One, stock markets are very important institutions of a market economy as they channelize funds from surplus units (lenders) to the deficit units (borrowers). When a party buys a share of any public company that party is actually availing funds to the company, which it will use to carry out economic activities. In doing so a stock market provides an avenue for investment and consequently boosts the economy -through increased investment and entrepreneurship. This exchange between the two parties creates jobs in the market in the form of employees that the borrower needs in order to carry out his activities and consequently, creation of varied goods and services also takes place in the market.
Two, stock market allows the investors to buy and sell their shareholding at any time in the future. Put succinctly, there is no barrier to exit. This is one of the biggest guarantees that any prospective investor seeks and stock markets provide just that.

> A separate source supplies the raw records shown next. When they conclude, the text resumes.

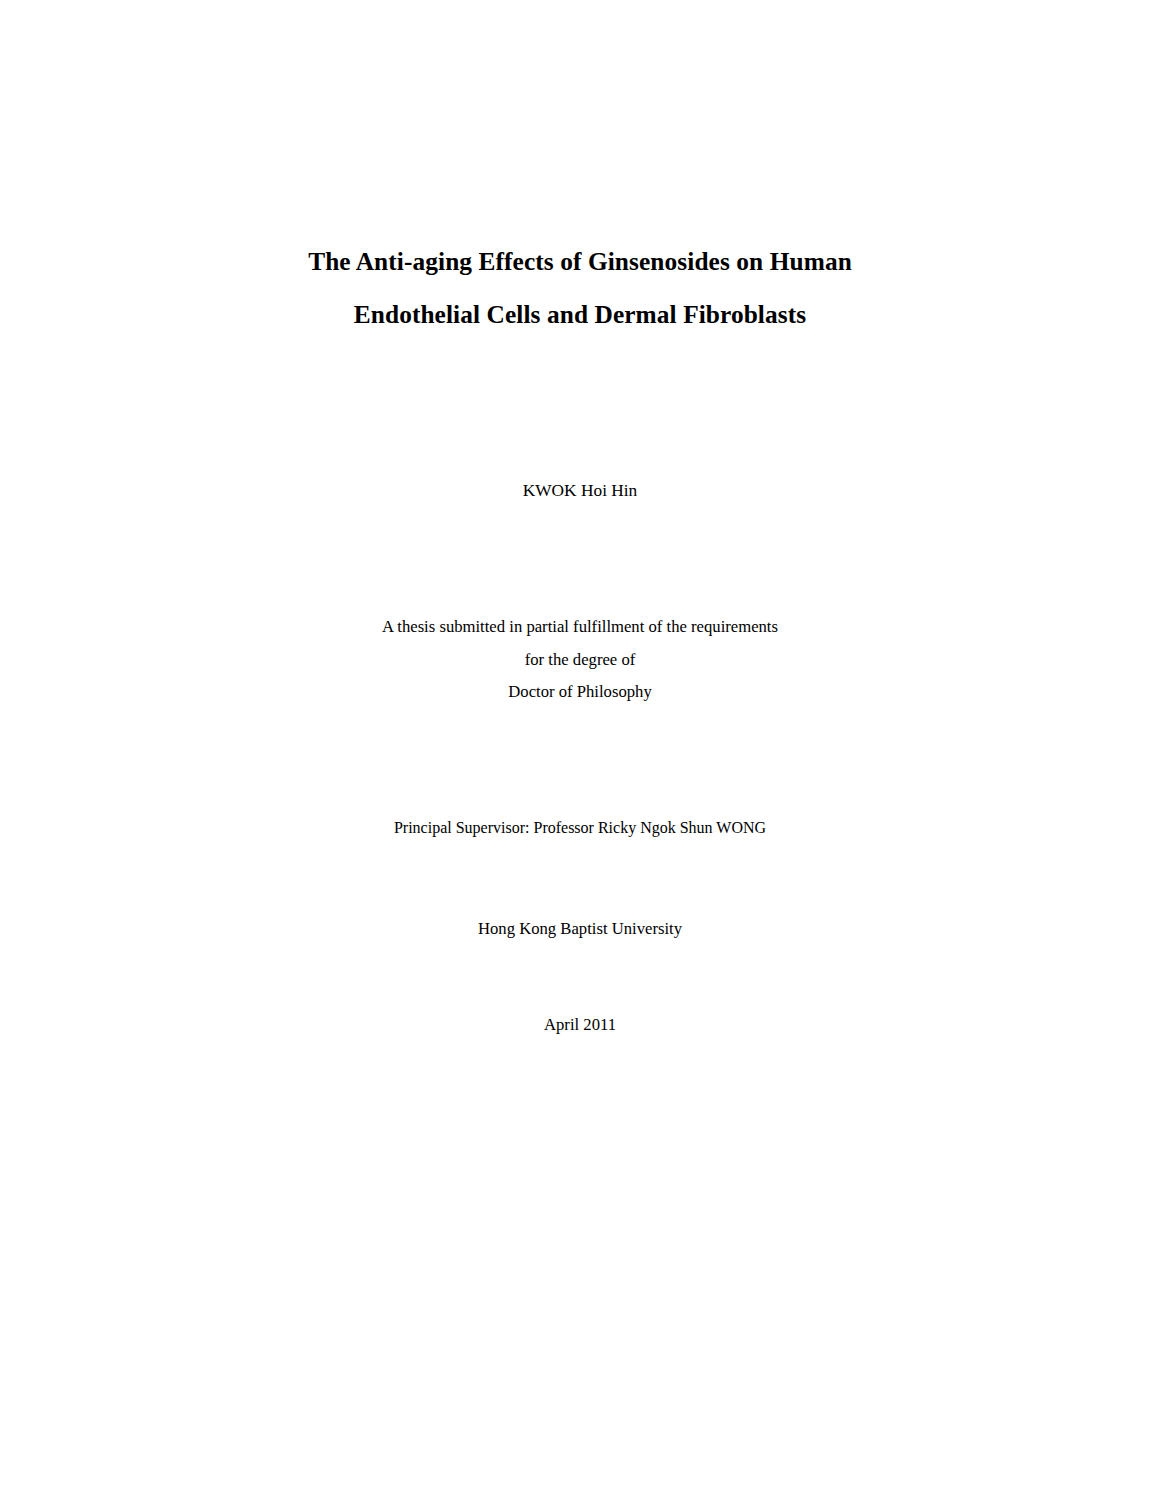The Anti-aging Effects of Ginsenosides on Human
Endothelial Cells and Dermal Fibroblasts
KWOK Hoi Hin
A thesis submitted in partial fulfillment of the requirements
for the degree of
Doctor of Philosophy
Principal Supervisor: Professor Ricky Ngok Shun WONG
Hong Kong Baptist University
April 2011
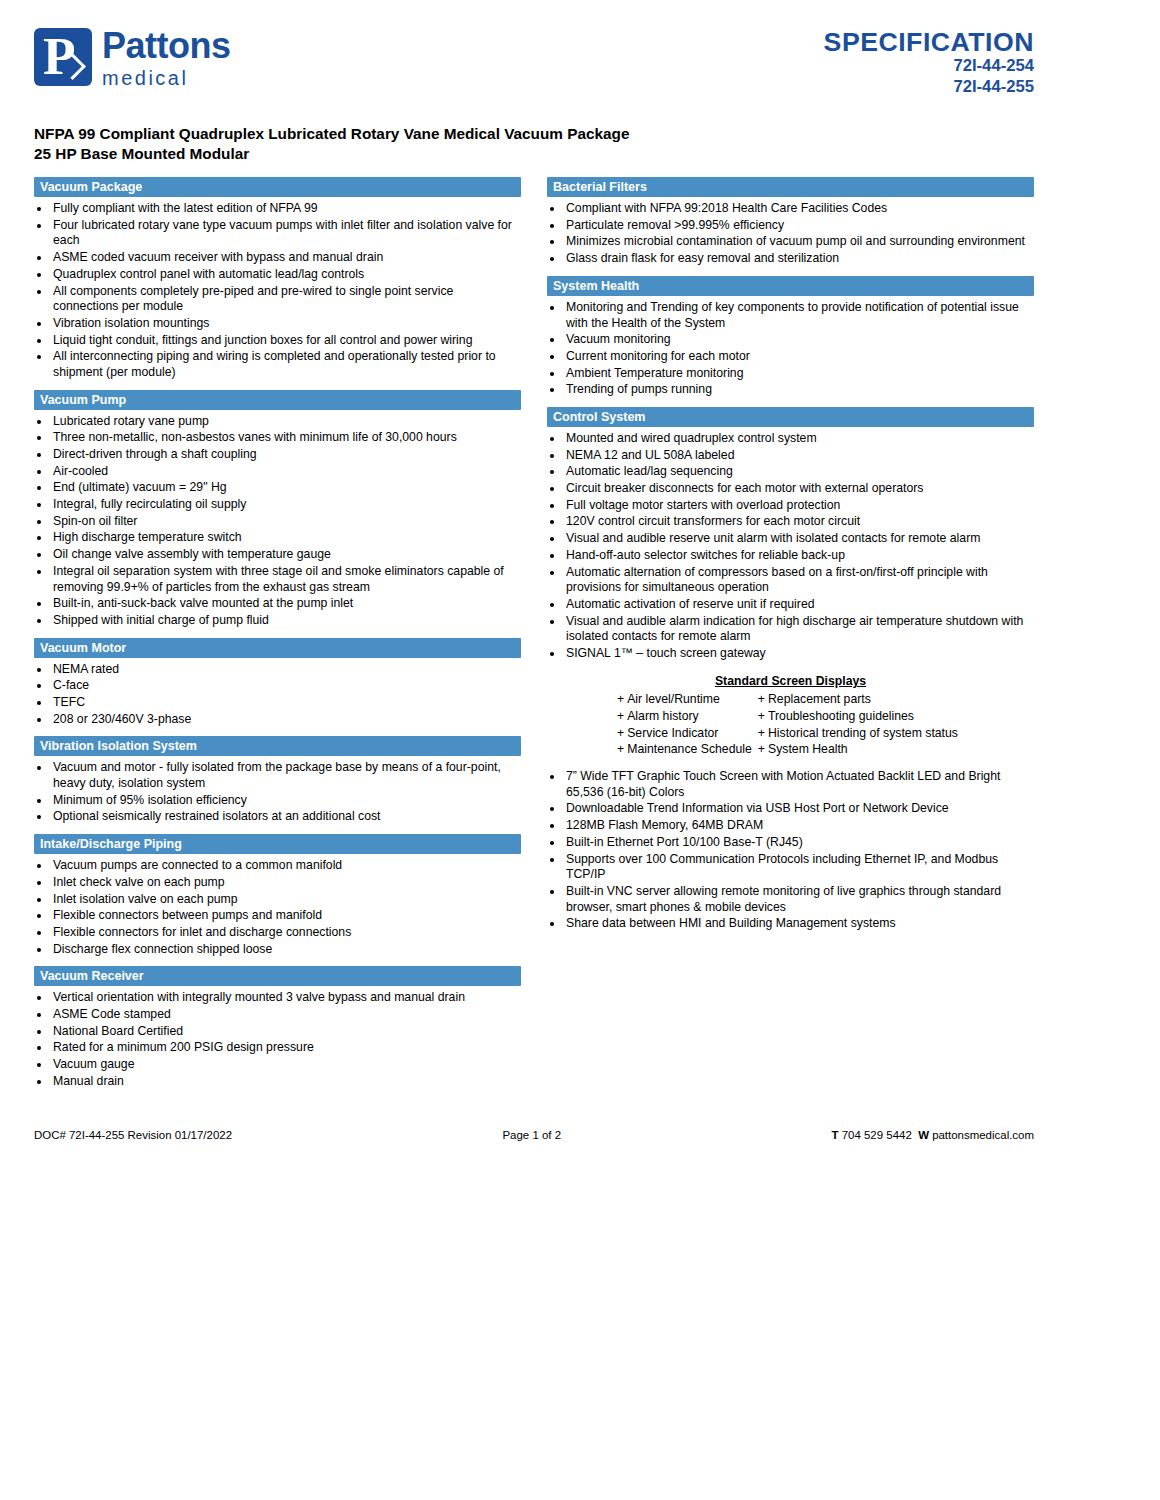Pattons
medical
SPECIFICATION
72I-44-254
72I-44-255
NFPA 99 Compliant Quadruplex Lubricated Rotary Vane Medical Vacuum Package
25 HP Base Mounted Modular
Vacuum Package
Fully compliant with the latest edition of NFPA 99
Four lubricated rotary vane type vacuum pumps with inlet filter and isolation valve for each
ASME coded vacuum receiver with bypass and manual drain
Quadruplex control panel with automatic lead/lag controls
All components completely pre-piped and pre-wired to single point service connections per module
Vibration isolation mountings
Liquid tight conduit, fittings and junction boxes for all control and power wiring
All interconnecting piping and wiring is completed and operationally tested prior to shipment (per module)
Vacuum Pump
Lubricated rotary vane pump
Three non-metallic, non-asbestos vanes with minimum life of 30,000 hours
Direct-driven through a shaft coupling
Air-cooled
End (ultimate) vacuum = 29" Hg
Integral, fully recirculating oil supply
Spin-on oil filter
High discharge temperature switch
Oil change valve assembly with temperature gauge
Integral oil separation system with three stage oil and smoke eliminators capable of removing 99.9+% of particles from the exhaust gas stream
Built-in, anti-suck-back valve mounted at the pump inlet
Shipped with initial charge of pump fluid
Vacuum Motor
NEMA rated
C-face
TEFC
208 or 230/460V 3-phase
Vibration Isolation System
Vacuum and motor - fully isolated from the package base by means of a four-point, heavy duty, isolation system
Minimum of 95% isolation efficiency
Optional seismically restrained isolators at an additional cost
Intake/Discharge Piping
Vacuum pumps are connected to a common manifold
Inlet check valve on each pump
Inlet isolation valve on each pump
Flexible connectors between pumps and manifold
Flexible connectors for inlet and discharge connections
Discharge flex connection shipped loose
Vacuum Receiver
Vertical orientation with integrally mounted 3 valve bypass and manual drain
ASME Code stamped
National Board Certified
Rated for a minimum 200 PSIG design pressure
Vacuum gauge
Manual drain
Bacterial Filters
Compliant with NFPA 99:2018 Health Care Facilities Codes
Particulate removal >99.995% efficiency
Minimizes microbial contamination of vacuum pump oil and surrounding environment
Glass drain flask for easy removal and sterilization
System Health
Monitoring and Trending of key components to provide notification of potential issue with the Health of the System
Vacuum monitoring
Current monitoring for each motor
Ambient Temperature monitoring
Trending of pumps running
Control System
Mounted and wired quadruplex control system
NEMA 12 and UL 508A labeled
Automatic lead/lag sequencing
Circuit breaker disconnects for each motor with external operators
Full voltage motor starters with overload protection
120V control circuit transformers for each motor circuit
Visual and audible reserve unit alarm with isolated contacts for remote alarm
Hand-off-auto selector switches for reliable back-up
Automatic alternation of compressors based on a first-on/first-off principle with provisions for simultaneous operation
Automatic activation of reserve unit if required
Visual and audible alarm indication for high discharge air temperature shutdown with isolated contacts for remote alarm
SIGNAL 1™ – touch screen gateway
Standard Screen Displays
| + | Air level/Runtime | + | Replacement parts |
| + | Alarm history | + | Troubleshooting guidelines |
| + | Service Indicator | + | Historical trending of system status |
| + | Maintenance Schedule | + | System Health |
7” Wide TFT Graphic Touch Screen with Motion Actuated Backlit LED and Bright 65,536 (16-bit) Colors
Downloadable Trend Information via USB Host Port or Network Device
128MB Flash Memory, 64MB DRAM
Built-in Ethernet Port 10/100 Base-T (RJ45)
Supports over 100 Communication Protocols including Ethernet IP, and Modbus TCP/IP
Built-in VNC server allowing remote monitoring of live graphics through standard browser, smart phones & mobile devices
Share data between HMI and Building Management systems
DOC# 72I-44-255 Revision 01/17/2022
Page 1 of 2
T 704 529 5442 W pattonsmedical.com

Three, unlike a single-owner enterprise, the new wealth that is generated in a public company gets spread to a wider public, in the form of capital gains and dividends. Therefore, stock market can also play an important role in creating prosperity across an economy.
Given these prospects, the capital market in Nepal is still not a mature market in itself. It still takes months before share transfer and settlements are concluded. This violates the fundamental of stocks as being securities that can be bought or sold any time as per the transacting party’s discretion. The stock market is heavily dominated by banks and financial institutions and hydropower projects, meaning that a large portion of the economy still remains outside the realm of it. Human resource deficiency, issues of transparency and operational efficiency are also expressed as being some crippling agents to the soundness of the stock market, as per the experts.
On a concluding note, I would have to say that the avenues the stock market provides for fostering productive activities should be tapped. If the brokers and other concerned stakeholders push for automation of the system and the regulatory body plays the role of a facilitator in dealing with the crippling agents as aforementioned, we can definitely make way for a more mature stock market that can pave the way for economic growth.